ABSTRACT

While adoption and fostering, the practice of turning strangers into kin, 1 are experienced in a deeply personal manner, changes in the way intimate non-kin relationships have been fashioned and understood in the modern period are also refl ective of much broader change and more formal political, economic, social and cultural customs. Contemporary scholars analytically refer to ‘the political symbolism of children’ and childhood. 2 The regulation of the passing on of identity, knowledge and material goods from one generation to another is historically something in which communities have been deeply invested, and have facilitated through formal and informal means and from the least to the most elite, throughout human history. 3 A variety of systems have existed historically that enabled the co-residential connecting of children with non-kin adults through fostering, apprenticeship and indenturing, boarding out and political exchange.

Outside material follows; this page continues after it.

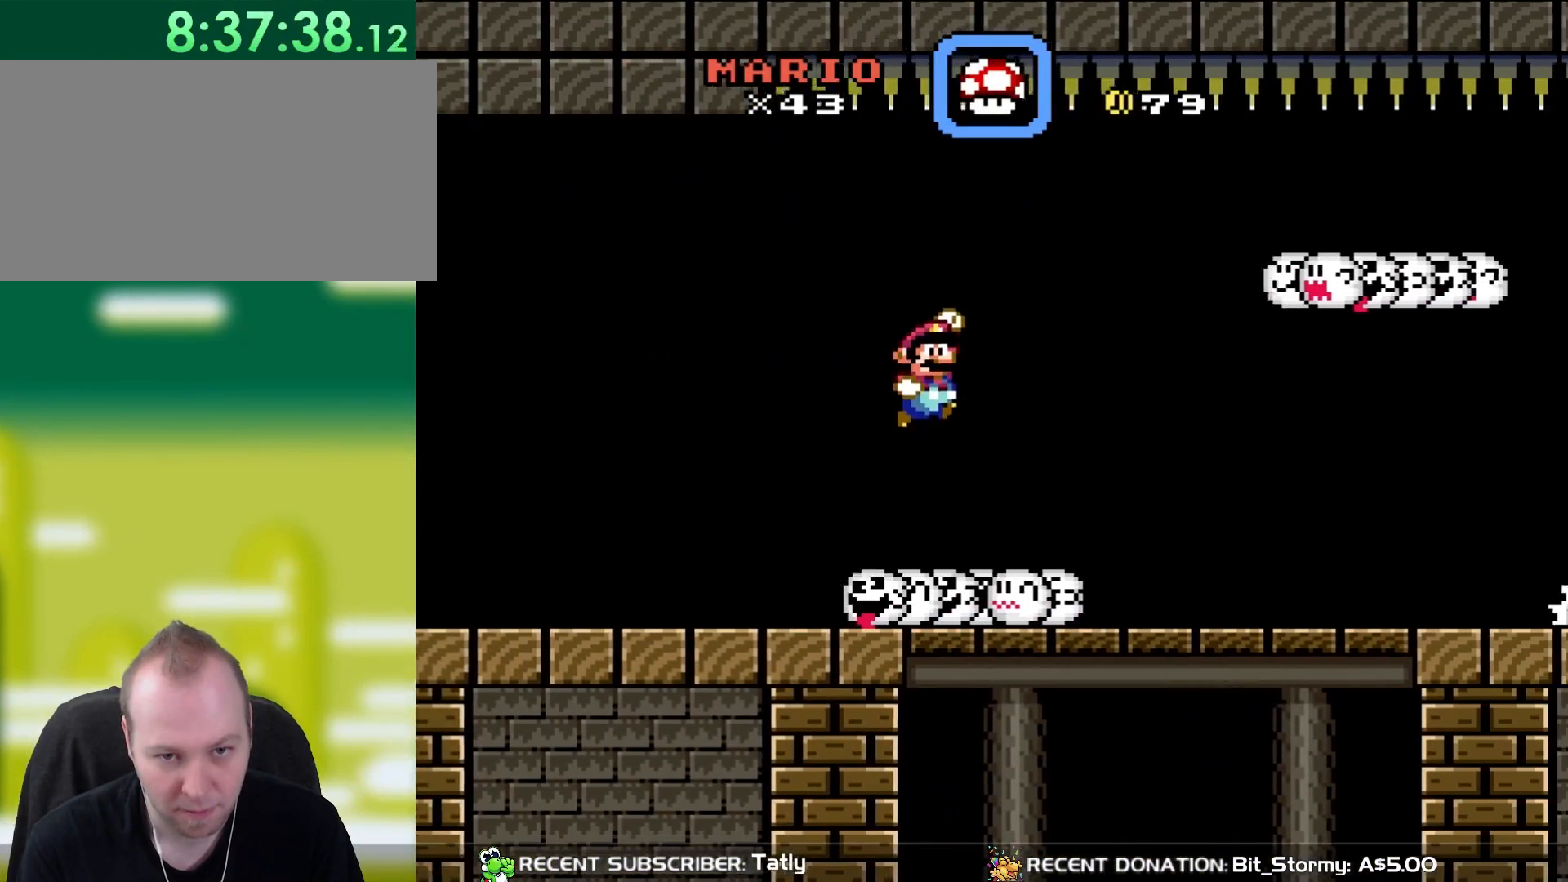
{"dt_ms": 500, "buttons": ["Y", "DPAD_LEFT"], "events": [[333, "B", "up"], [433, "DPAD_RIGHT", "up"], [433, "DPAD_UP", "down"], [467, "DPAD_LEFT", "down"], [500, "DPAD_UP", "up"]]}
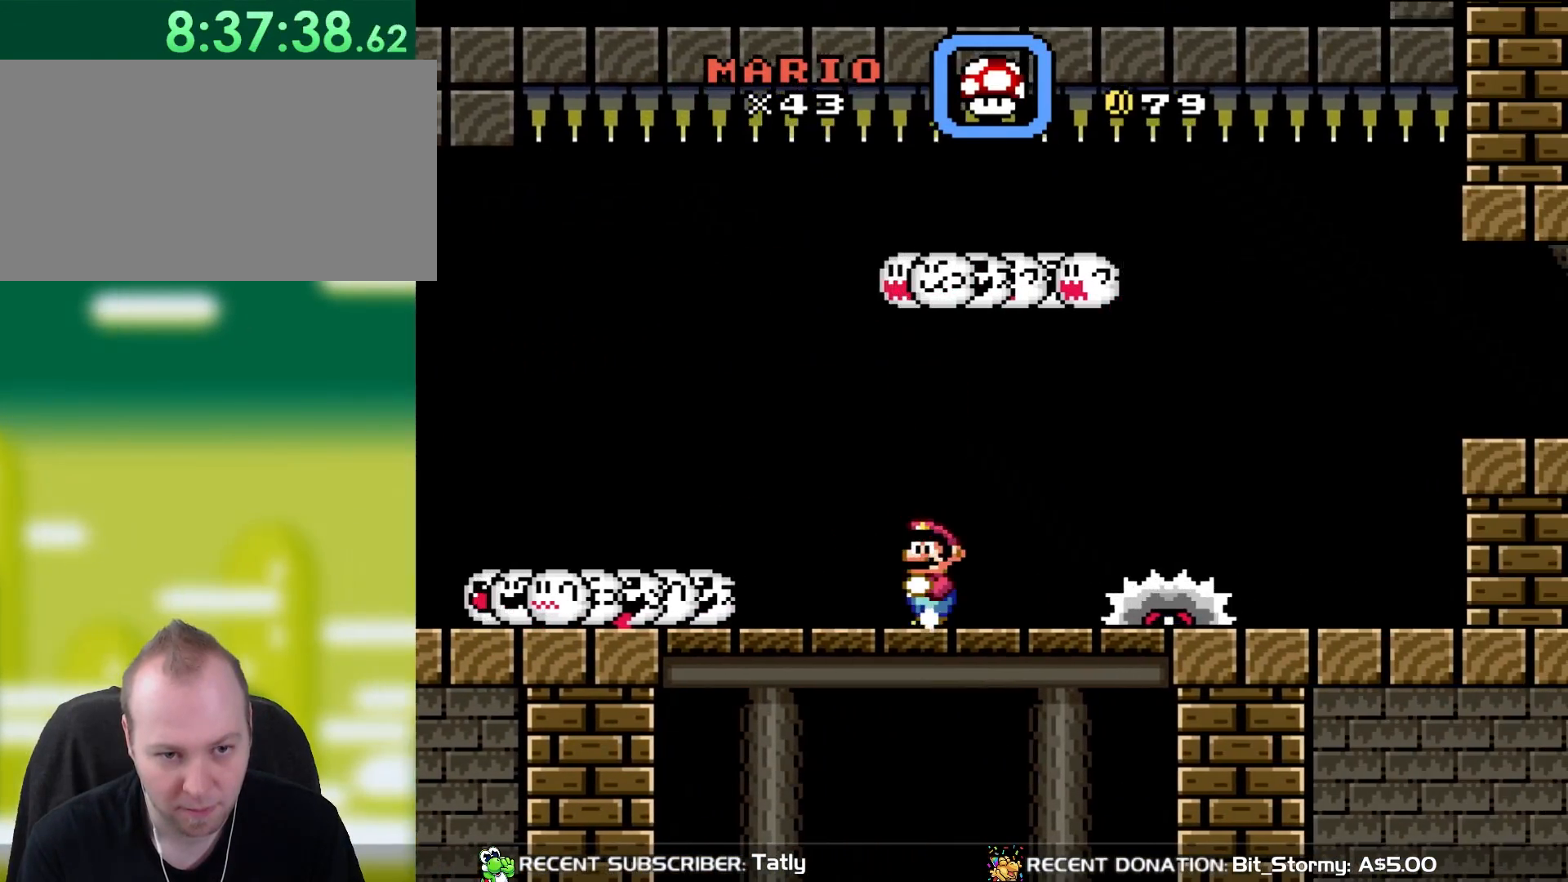
{"dt_ms": 500, "buttons": ["Y", "DPAD_LEFT"], "events": [[100, "DPAD_UP", "down"], [333, "DPAD_UP", "up"], [367, "DPAD_LEFT", "up"], [500, "DPAD_LEFT", "down"]]}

All enable ‘child circulation’, which ‘strengthen[s] social ties, build[s] life-long affective networks for the child[ren] and redistributes the pleasures and constraints of parenting and being a child’. 4 If non-kin family constructs have historically and culturally always existed, the challenge is to understand changing attitudes towards them in an industrializing and globally connected Western world. Examining ‘the “ideal” family that was being created, recreated, protected, or challenged in various adoption scenarios’, and especially in colonial settings, illuminates some of the ‘gendered and racialized narratives of nation and identity that create[d] social meaning now and in the past’. 5 We can learn much about a culture by studying the legal and social practices of adoption and fostering.